**What you should do**
Retype the lines of the data below, from the first line up to and including the line with "Чуднівський район".

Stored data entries
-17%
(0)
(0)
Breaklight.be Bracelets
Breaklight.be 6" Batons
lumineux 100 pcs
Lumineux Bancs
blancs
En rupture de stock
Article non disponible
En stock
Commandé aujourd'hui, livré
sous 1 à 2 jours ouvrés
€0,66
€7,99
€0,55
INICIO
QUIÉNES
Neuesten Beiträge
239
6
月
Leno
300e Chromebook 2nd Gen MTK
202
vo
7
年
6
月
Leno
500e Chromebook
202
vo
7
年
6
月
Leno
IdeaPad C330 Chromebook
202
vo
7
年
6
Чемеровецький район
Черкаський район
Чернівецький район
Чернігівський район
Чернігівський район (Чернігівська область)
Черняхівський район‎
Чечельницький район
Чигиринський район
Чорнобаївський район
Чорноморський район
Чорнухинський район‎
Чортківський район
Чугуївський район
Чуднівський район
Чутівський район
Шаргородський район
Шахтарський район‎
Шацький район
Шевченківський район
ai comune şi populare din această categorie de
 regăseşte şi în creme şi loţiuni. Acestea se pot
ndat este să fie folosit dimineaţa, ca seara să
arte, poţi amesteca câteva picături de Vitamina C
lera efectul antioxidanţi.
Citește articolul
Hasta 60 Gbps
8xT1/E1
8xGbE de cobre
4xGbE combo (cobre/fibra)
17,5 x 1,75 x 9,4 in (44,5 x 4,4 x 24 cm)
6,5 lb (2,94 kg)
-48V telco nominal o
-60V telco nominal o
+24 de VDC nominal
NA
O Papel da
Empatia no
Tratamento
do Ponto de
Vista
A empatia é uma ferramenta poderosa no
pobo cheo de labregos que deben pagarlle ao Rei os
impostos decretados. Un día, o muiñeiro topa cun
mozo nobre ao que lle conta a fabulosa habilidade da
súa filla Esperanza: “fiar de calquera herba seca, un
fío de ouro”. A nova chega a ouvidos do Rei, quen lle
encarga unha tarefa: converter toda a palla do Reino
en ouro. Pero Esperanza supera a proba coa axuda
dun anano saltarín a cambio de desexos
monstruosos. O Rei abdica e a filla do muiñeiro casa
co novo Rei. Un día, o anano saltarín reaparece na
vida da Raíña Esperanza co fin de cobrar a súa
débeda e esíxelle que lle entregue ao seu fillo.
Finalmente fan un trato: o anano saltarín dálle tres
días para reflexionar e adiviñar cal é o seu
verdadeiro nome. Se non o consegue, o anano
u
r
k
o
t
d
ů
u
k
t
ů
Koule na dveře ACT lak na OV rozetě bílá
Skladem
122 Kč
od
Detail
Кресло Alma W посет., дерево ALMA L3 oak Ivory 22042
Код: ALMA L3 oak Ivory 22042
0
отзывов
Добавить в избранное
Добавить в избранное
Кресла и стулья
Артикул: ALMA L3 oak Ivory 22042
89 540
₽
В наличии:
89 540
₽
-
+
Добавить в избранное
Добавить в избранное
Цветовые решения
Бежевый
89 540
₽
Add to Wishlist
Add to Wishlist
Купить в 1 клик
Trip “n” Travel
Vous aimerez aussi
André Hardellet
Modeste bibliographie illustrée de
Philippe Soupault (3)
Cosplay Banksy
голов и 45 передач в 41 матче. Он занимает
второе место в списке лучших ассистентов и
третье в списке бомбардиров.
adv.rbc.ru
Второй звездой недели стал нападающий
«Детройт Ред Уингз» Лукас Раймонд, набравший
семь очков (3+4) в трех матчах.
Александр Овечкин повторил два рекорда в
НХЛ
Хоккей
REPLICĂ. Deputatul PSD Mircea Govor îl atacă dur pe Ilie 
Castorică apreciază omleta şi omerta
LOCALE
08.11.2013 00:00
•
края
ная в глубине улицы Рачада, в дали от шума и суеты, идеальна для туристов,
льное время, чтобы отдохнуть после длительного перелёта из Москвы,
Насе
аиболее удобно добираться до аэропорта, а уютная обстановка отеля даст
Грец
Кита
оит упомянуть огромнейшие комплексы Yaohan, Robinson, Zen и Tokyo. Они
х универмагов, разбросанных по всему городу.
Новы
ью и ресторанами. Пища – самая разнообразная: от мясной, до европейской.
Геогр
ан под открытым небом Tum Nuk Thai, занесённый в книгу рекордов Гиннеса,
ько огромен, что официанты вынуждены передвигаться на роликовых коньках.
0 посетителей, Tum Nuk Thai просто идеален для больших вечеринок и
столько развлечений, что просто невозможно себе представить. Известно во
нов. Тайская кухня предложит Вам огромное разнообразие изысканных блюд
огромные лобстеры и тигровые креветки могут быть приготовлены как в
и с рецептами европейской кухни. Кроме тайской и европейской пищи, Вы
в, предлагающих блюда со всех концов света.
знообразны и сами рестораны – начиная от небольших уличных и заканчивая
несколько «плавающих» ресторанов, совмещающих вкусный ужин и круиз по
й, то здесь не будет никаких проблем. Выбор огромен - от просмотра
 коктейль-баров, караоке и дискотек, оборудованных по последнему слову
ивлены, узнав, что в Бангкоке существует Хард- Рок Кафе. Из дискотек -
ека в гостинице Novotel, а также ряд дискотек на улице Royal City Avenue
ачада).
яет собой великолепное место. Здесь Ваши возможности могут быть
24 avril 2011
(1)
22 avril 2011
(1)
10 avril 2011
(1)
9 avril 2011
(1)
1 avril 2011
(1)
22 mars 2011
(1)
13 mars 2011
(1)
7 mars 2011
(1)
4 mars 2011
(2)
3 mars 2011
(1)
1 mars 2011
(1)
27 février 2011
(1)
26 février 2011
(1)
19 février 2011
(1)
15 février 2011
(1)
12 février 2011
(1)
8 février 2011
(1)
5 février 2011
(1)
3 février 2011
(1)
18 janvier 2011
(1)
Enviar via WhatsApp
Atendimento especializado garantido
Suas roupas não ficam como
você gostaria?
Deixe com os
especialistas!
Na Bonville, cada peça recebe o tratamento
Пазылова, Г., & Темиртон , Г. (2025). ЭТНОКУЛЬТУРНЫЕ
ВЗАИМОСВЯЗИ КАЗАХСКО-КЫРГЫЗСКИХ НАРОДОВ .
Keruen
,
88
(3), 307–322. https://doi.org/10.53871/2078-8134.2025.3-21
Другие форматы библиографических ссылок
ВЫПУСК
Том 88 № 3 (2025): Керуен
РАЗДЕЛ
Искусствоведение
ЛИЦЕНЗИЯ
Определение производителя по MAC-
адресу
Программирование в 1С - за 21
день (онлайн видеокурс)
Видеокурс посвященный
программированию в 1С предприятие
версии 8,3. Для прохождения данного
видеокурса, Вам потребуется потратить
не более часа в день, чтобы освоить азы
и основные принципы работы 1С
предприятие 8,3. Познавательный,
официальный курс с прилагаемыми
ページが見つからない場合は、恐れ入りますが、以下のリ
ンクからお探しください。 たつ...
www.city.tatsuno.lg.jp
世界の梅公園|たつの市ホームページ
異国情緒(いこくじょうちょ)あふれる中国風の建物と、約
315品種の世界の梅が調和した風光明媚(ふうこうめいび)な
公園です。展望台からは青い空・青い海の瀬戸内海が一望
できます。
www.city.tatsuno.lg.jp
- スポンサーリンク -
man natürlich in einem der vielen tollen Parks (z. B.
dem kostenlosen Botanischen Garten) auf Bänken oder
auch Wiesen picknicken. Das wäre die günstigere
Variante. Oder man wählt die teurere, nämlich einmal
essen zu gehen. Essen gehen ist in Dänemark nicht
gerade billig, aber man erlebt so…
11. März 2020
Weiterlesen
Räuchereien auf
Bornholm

**Task solution**
-17%
(0)
(0)
Breaklight.be Bracelets
Breaklight.be 6" Batons
lumineux 100 pcs
Lumineux Bancs
blancs
En rupture de stock
Article non disponible
En stock
Commandé aujourd'hui, livré
sous 1 à 2 jours ouvrés
€0,66
€7,99
€0,55
INICIO
QUIÉNES
Neuesten Beiträge
239
6
月
Leno
300e Chromebook 2nd Gen MTK
202
vo
7
年
6
月
Leno
500e Chromebook
202
vo
7
年
6
月
Leno
IdeaPad C330 Chromebook
202
vo
7
年
6
Чемеровецький район
Черкаський район
Чернівецький район
Чернігівський район
Чернігівський район (Чернігівська область)
Черняхівський район‎
Чечельницький район
Чигиринський район
Чорнобаївський район
Чорноморський район
Чорнухинський район‎
Чортківський район
Чугуївський район
Чуднівський район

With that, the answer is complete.